Italy's lockdown: just rockin' the quarantine away

Life inside a red zone: A group of young people hang out listening to dance music on a boombox, by a train track in San Fiorano, one of the towns on lockdown due to a coronavirus outbreak, in this picture taken by schoolteacher Marzio Toniolo in San Fiorano, Italy, February 28, 2020. Marzio Toniolo via REUTERS

SAN FIORANO, Italy (Reuters) - Teenagers with bottles of beer in their hands listen to loud music on a patchy lawn as a train speeds by the northern Italian town of San Fiorano, in a "red zone" - one of the areas placed under quarantine at the heart of Italy's coronavirus outbreak.

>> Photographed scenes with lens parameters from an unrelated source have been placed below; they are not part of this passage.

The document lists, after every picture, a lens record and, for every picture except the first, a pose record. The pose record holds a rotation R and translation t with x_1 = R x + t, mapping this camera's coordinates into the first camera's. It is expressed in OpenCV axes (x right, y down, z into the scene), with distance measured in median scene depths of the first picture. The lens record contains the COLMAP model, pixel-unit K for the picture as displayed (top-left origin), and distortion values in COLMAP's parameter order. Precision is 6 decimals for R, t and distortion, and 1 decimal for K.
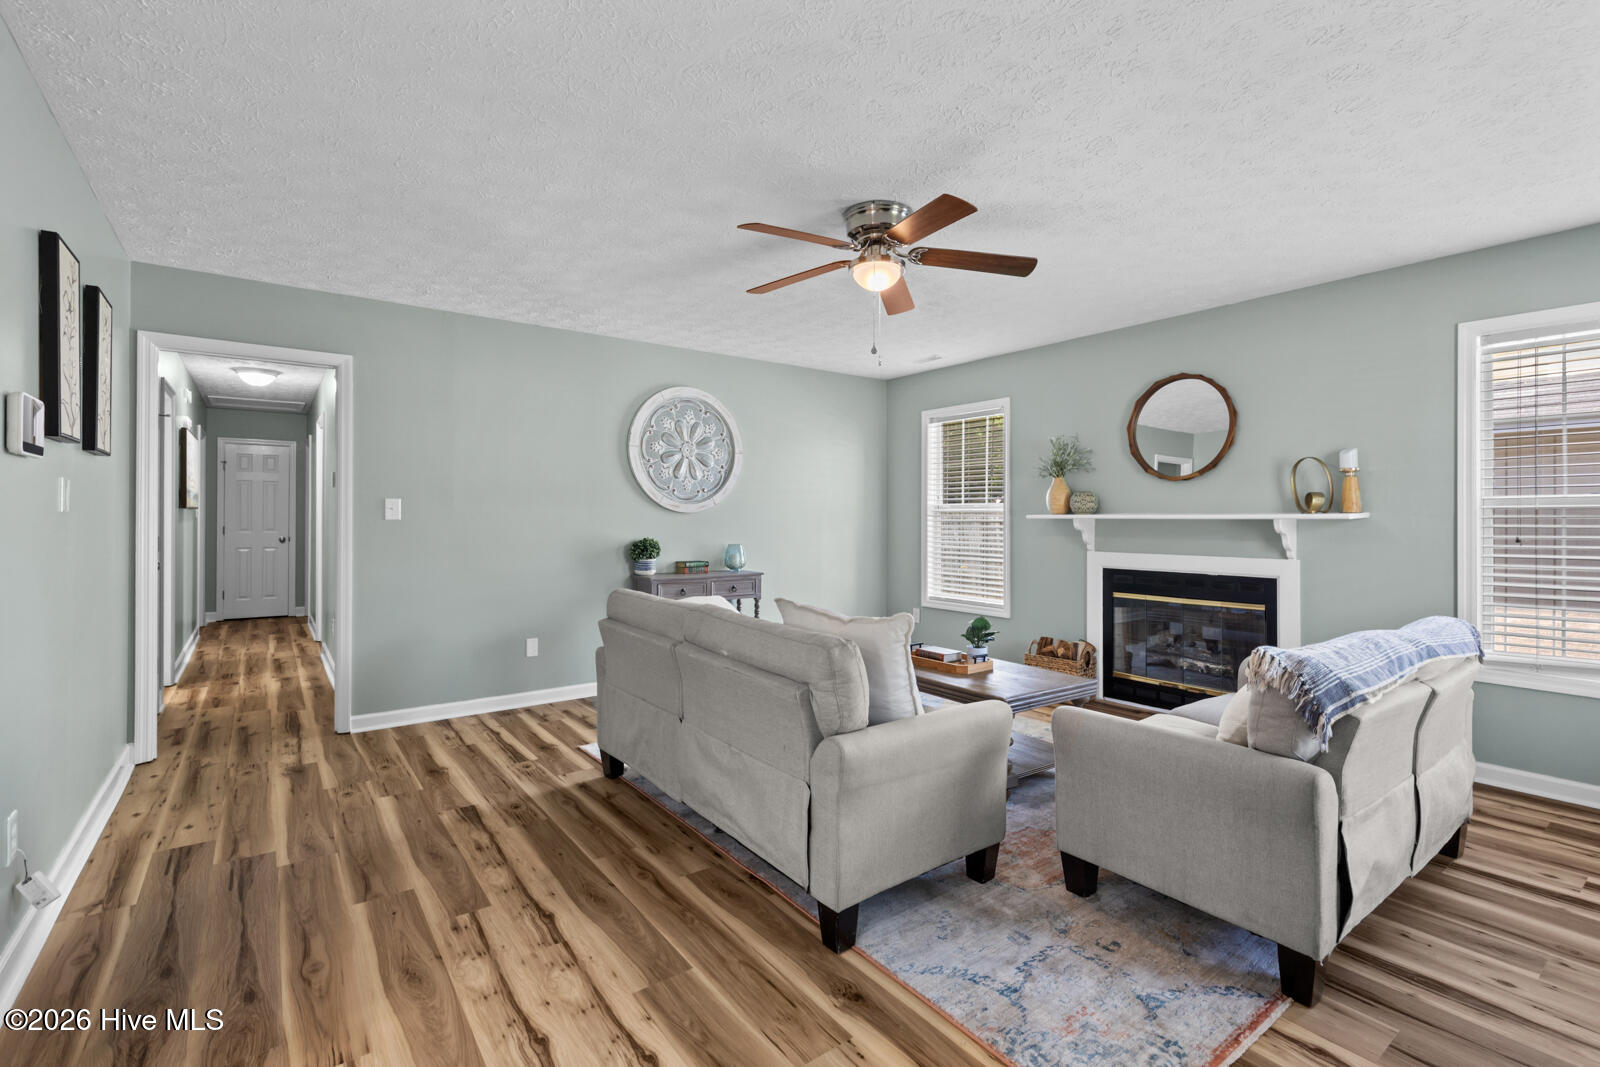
lens RADIAL K [[724.3, 0, 804.7], [0, 724.3, 521.0], [0, 0, 1]] dist [-0.003033, 0.000163]
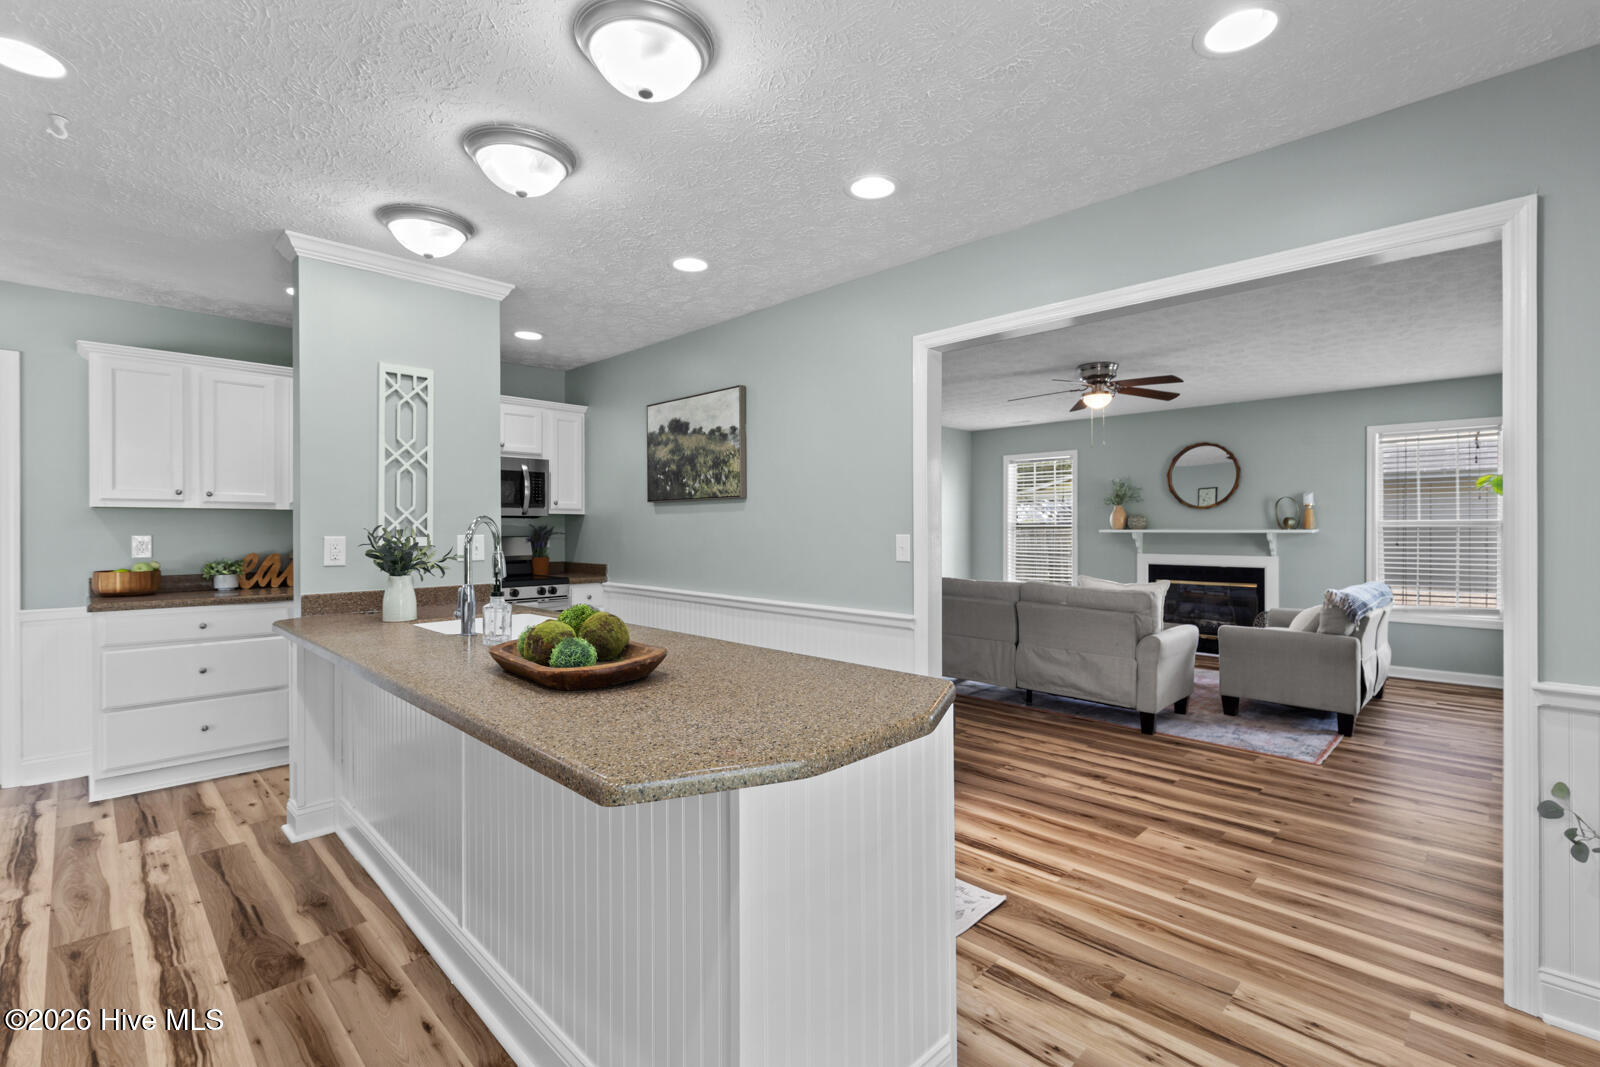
lens RADIAL K [[720.2, 0, 806.3], [0, 720.2, 532.0], [0, 0, 1]] dist [0.000760, 0.000067]
pose [[0.988565, -0.003600, 0.150752, -0.688531], [0.003136, 0.999990, 0.003317, -0.013881], [-0.150763, -0.002806, 0.988566, -0.522571]]
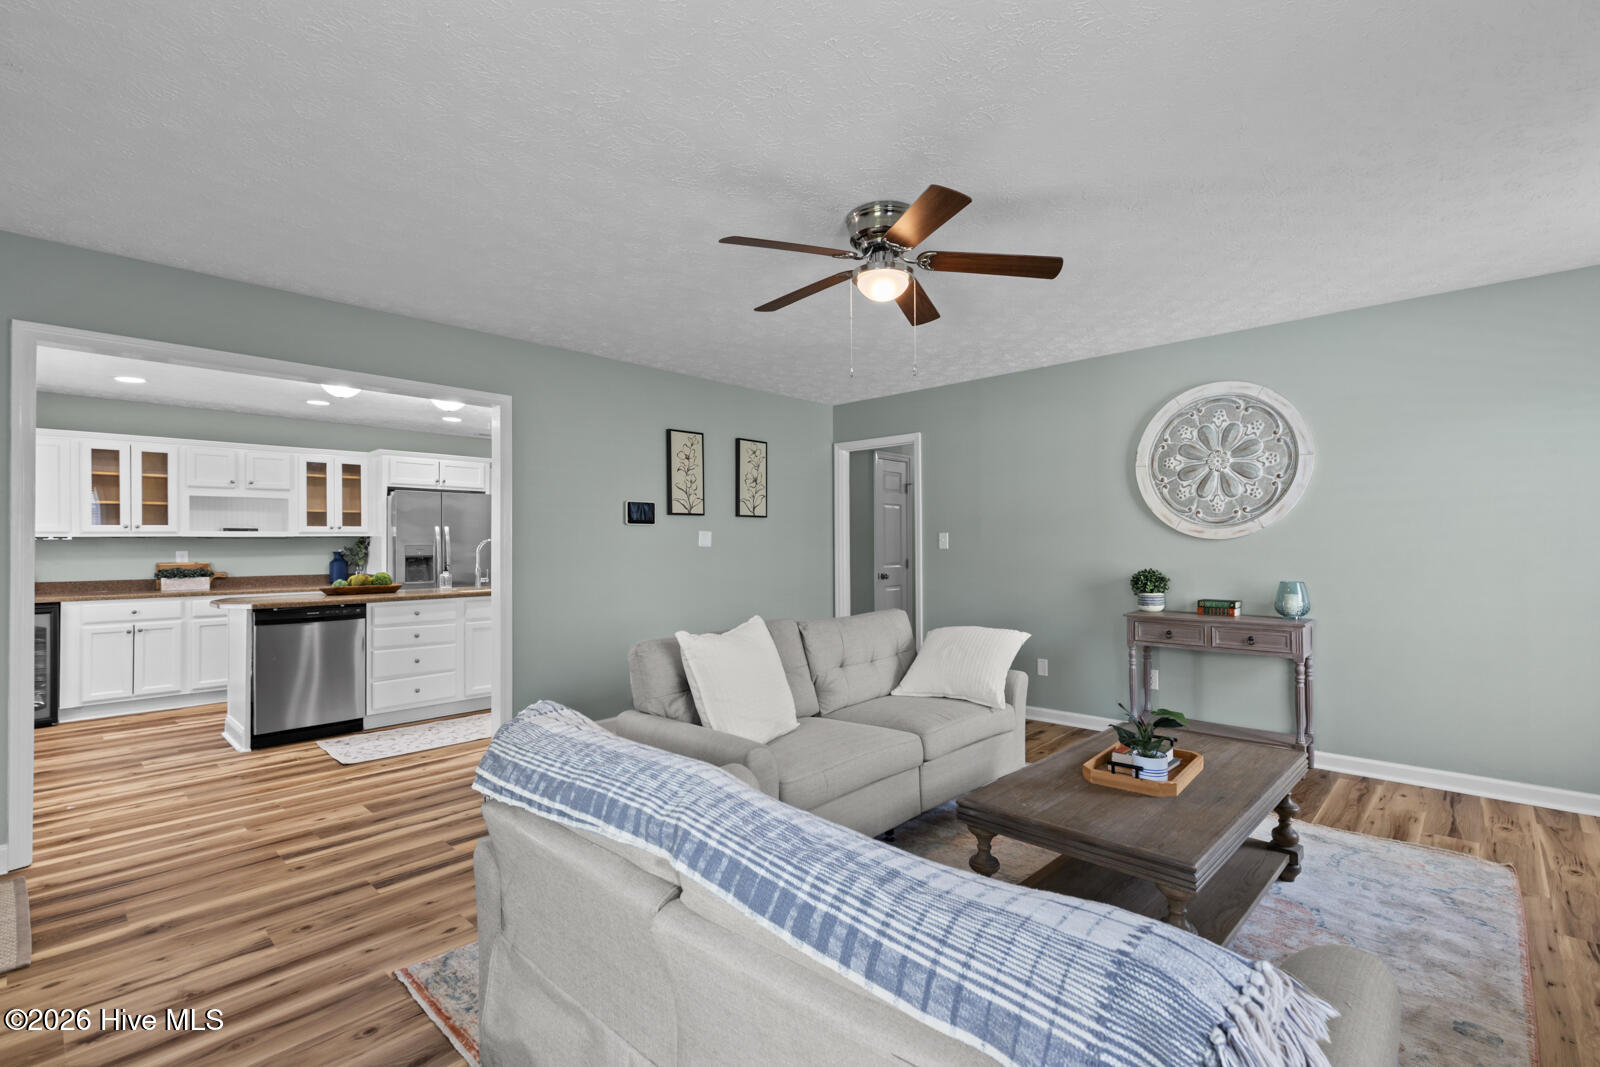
lens RADIAL K [[718.1, 0, 795.1], [0, 718.1, 537.8], [0, 0, 1]] dist [0.004953, 0.000393]
pose [[0.167679, -0.016506, -0.985703, 0.743166], [0.004326, 0.999863, -0.016008, -0.002896], [0.985832, -0.001580, 0.167727, 0.554387]]
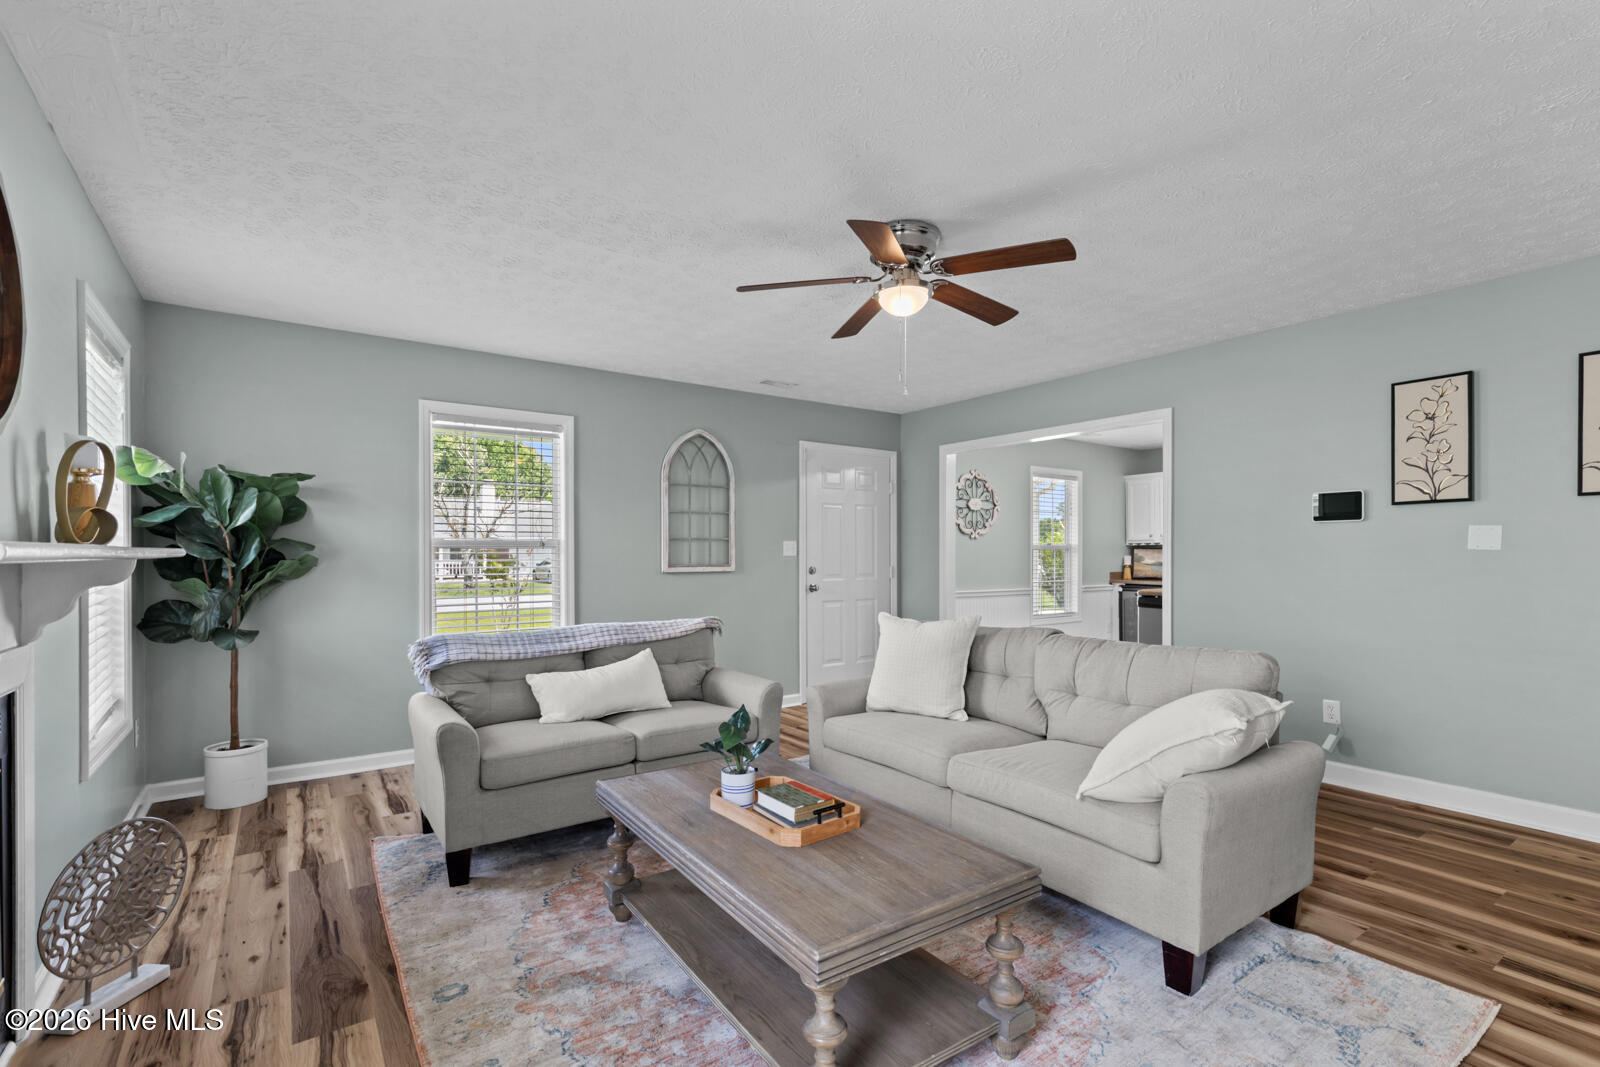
lens RADIAL K [[736.4, 0, 813.7], [0, 736.4, 548.8], [0, 0, 1]] dist [0.002173, 0.000176]
pose [[-0.999815, -0.002480, 0.019057, 0.157016], [-0.002519, 0.999995, -0.002040, -0.006943], [-0.019051, -0.002088, -0.999816, 1.497219]]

The Civil Protection Agency said on Monday the total number of confirmed cases in Italy had jumped to 2,036 from the 1,694 reported on Sunday. Fifty-two have died.

As Italy struggles to contain Europe's worst outbreak of the influenza-like disease, the government has placed some 50,000 people in 11 towns under quarantine.

One of those is Marzio Toniolo, a 35-year-old teacher who uses his mobile phone to send Reuters daily accounts and videos of life in the red zone.

A presenter on Radio Sange, an internet-based station that provides some distraction from boredom for the trapped residents, asks listeners: "Which red zone is the coolest?"

"Who wins between Casale and Codogno?" another says.

The 11th day of Toniolo's video and picture diary shows that some of San Fiorano's shops are starting to reopen, although they have to abide by strict safety rules.

"You must wear gloves and a (protective) mask at all times, and only two people may enter at a time," say two notices fixed to a shop window.

But behind closed doors and in the evenings, things are a little different.

In Toniolo's house, the family gets together to make ravioli with grandmother Ines Prandini, 85. When the job is done, they clink glasses.

At night, other groups of people meet to eat together in the open air, or at a bus stop. Everyone brings something different: cheese, bread or wine. An impromptu street party takes place with no one wearing masks.

Toniolo says many inhabitants worry about how they will be viewed once their quarantine is over.

"There is a fear that there could be 'racist' feelings towards the inhabitants who come from these zones," he says.